Baca Juga: Cinema XXI Raup Pendapatan Rp2,6 Triliun di Semester I 2026, Penonton Tembus 37,4 Juta

Hingga periode kali ini, segmen logistik tetap menjadi kontributor terbesar dengan perolehan pendapatan sebesar Rp1,35 triliun atau tumbuh 13,1% YoY. Sementara, segmen rental mencatatkan pendapatan Rp1,04 triliun atau tumbuh 6,5% YoY. Dari sisi segmen ekosistem kendaraan bekas, penjualan kendaraan bekas melalui Caroline.id mencatatkan pertumbuhan 8,2% YoY menjadi Rp565,06 miliar, dan bisnis lelang melalui JBA Indonesia masih menghadapi tantangan pasokan kendaraan.
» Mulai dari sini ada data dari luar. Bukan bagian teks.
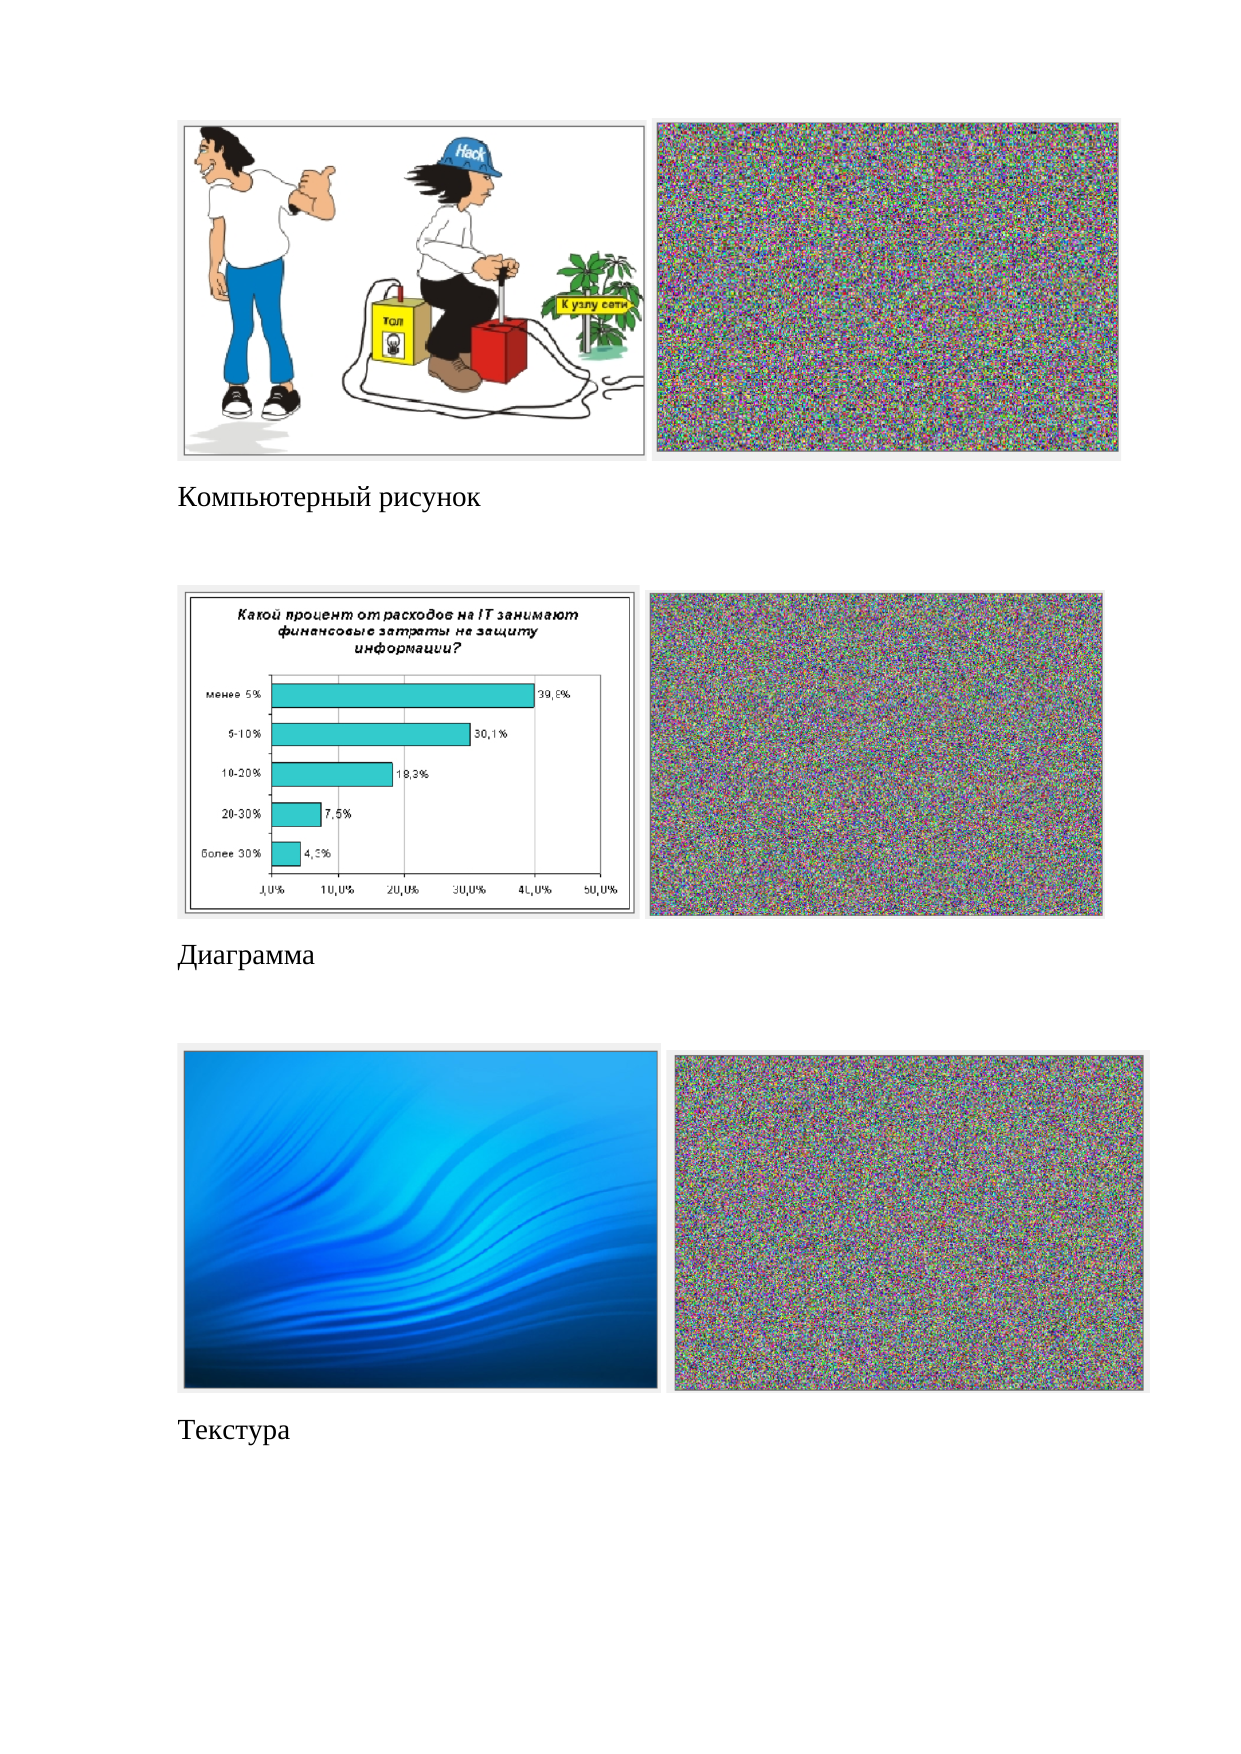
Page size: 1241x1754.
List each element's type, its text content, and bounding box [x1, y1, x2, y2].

picture [666, 1050, 1150, 1393]
picture [177, 1043, 661, 1393]
picture [651, 118, 1122, 461]
text Компьютерный рисунок [177, 479, 1152, 513]
picture [645, 590, 1105, 919]
picture [177, 585, 640, 919]
picture [177, 120, 647, 461]
text Диаграмма [177, 937, 1152, 971]
text Текстура [177, 1412, 1152, 1445]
Menurut Prodjo, selain keberhasilan dalam hal optimalisasi dan efisiensi, diversifikasi lini bisnis dengan basis pelanggan yang beragam juga merupakan salah satu faktor pendukung ketahanan kinerja Perseroan. ASSA pun fokus untuk terus memperkuat dan memperluas layanan logistik agar menjadi penyedia layanan end-to-end logistic yang paripurna dan terpercaya. Salah satunya, Perseroan telah menyelesaikan pembangunan gudang logistik rantai dingin melalui Coldpsace yang terletak di Pulo Gadung dengan kapasitas mencapai 20 ribu palet.

“Tren permintaan yang terus berkembang telah membuat penguatan layanan logistik rantai dingin menjadi penting bagi Perseroan,” kata Prodjo.

Di samping itu, seluruh integrasi layanan logistik juga semakin diperkuat dengan TMS (Transportation Management System) dan WMS (Warehouse Management System) yang terus dikembangkan agar pengiriman berjalan optimal hingga end customer. TMS adalah perangkat lunak untuk mengelola pengiriman barang, termasuk pemilihan rute, optimasi armada, dan pelacakan secara realtime. Sedangkan WMS adalah sistem perangkat lunak untuk mengontrol dan mengoptimalkan aktivitas di dalam gudang, seperti penerimaan barang, penyimpanan, dan pengambilan pesanan.

Pada lini bisnis rental, ASSA masih memiliki permintaan yang solid karena tidak bergantung pada satu pasar. Memiliki sumber pendapatan yang beragam telah menjadikan kinerja lini bisnis ini memiliki ketahanan yang lebih tinggi dalam menghadapi gejolak ekonomi.

Adapun pada ekosistem mobil bekas, permintaan pembelian mobil bekas melalui Caroline.id masih kuat. Namun demikian, tantangan datang dari situasi lelang lewat JBA yang masih dihadapkan pada daya beli yang fluktuatif.

Melihat perkembangan ekonomi yang terjadi hingga akhir semester pertama tahun ini, Perseroan memilih lebih konservatif dalam menentukan target kinerja. Dengan mempertimbangkan kondisi ekonomi yang masih penuh tantangan, ASSA melihat bahwa pertumbuhan pendapatan 5-10% merupakan target yang realistis untuk dicapai pada tahun ini.